[[ THE INPUT, beginning ]]

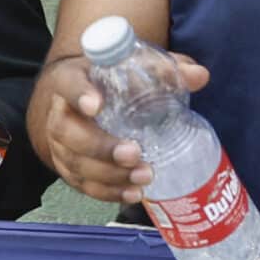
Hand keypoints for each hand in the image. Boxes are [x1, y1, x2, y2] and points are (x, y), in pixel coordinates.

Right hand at [35, 50, 214, 203]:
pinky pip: (82, 184)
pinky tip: (134, 193)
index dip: (79, 94)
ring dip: (109, 174)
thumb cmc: (115, 80)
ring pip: (75, 162)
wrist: (87, 98)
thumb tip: (199, 76)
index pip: (68, 83)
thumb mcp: (138, 66)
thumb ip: (166, 70)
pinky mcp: (69, 167)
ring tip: (144, 176)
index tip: (97, 105)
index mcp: (71, 78)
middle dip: (100, 147)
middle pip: (66, 131)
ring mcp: (60, 144)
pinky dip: (108, 192)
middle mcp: (60, 112)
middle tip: (134, 153)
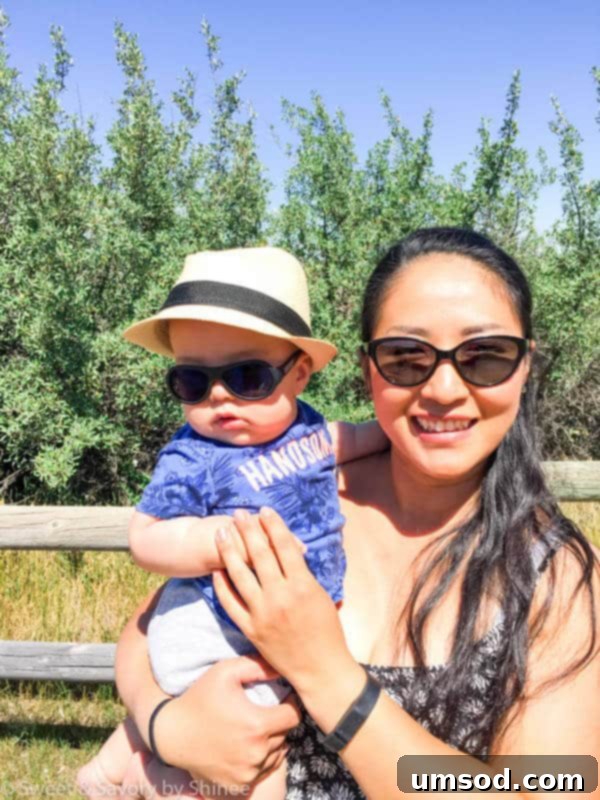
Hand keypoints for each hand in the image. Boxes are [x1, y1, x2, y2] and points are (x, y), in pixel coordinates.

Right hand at [154, 655, 299, 790]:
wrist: (173, 733)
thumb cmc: (200, 697)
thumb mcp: (225, 671)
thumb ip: (256, 665)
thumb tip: (281, 667)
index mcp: (257, 726)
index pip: (293, 717)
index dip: (291, 704)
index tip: (283, 698)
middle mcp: (255, 754)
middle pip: (285, 735)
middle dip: (279, 722)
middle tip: (267, 711)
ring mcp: (247, 773)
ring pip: (277, 754)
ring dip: (272, 741)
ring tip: (257, 727)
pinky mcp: (239, 786)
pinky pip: (263, 771)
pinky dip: (262, 759)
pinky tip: (249, 745)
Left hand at [213, 508, 354, 695]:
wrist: (320, 669)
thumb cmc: (327, 631)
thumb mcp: (321, 595)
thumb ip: (302, 574)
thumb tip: (288, 551)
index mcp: (302, 585)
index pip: (285, 546)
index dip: (274, 525)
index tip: (265, 510)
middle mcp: (280, 596)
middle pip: (260, 554)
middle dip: (248, 530)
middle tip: (238, 514)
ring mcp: (262, 613)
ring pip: (240, 575)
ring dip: (229, 550)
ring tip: (221, 533)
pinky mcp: (250, 628)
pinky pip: (230, 602)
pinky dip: (222, 584)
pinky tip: (217, 569)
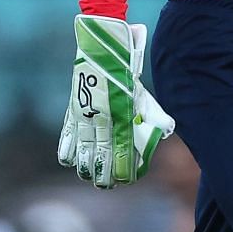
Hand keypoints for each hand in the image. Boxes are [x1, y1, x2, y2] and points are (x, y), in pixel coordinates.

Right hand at [57, 14, 175, 188]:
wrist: (102, 46)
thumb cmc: (125, 69)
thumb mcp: (141, 92)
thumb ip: (152, 114)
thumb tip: (166, 131)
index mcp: (121, 113)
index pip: (122, 148)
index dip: (123, 166)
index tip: (126, 180)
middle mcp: (102, 116)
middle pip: (101, 152)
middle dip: (103, 171)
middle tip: (105, 185)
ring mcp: (85, 112)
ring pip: (83, 146)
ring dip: (85, 164)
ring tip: (88, 176)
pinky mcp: (73, 106)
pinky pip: (67, 132)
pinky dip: (66, 147)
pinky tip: (68, 160)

[[ THE INPUT, end ]]

_DIRECTIONS_
Extract exactly and only the lines above from the line containing "index dip: (79, 94)" through the line containing "middle dip: (100, 147)", both end lines included.

_WRITTEN SOLUTION_
index dip: (79, 94)
ring dip: (109, 174)
thumb cmc: (115, 80)
ring pip: (75, 162)
wrist: (87, 98)
thumb tip: (199, 76)
index pip: (68, 83)
thumb mcp: (138, 66)
thumb ip: (166, 70)
pinky mcp: (69, 167)
ring tip: (144, 176)
index tip: (97, 105)
index mcp: (71, 78)
middle dip: (100, 147)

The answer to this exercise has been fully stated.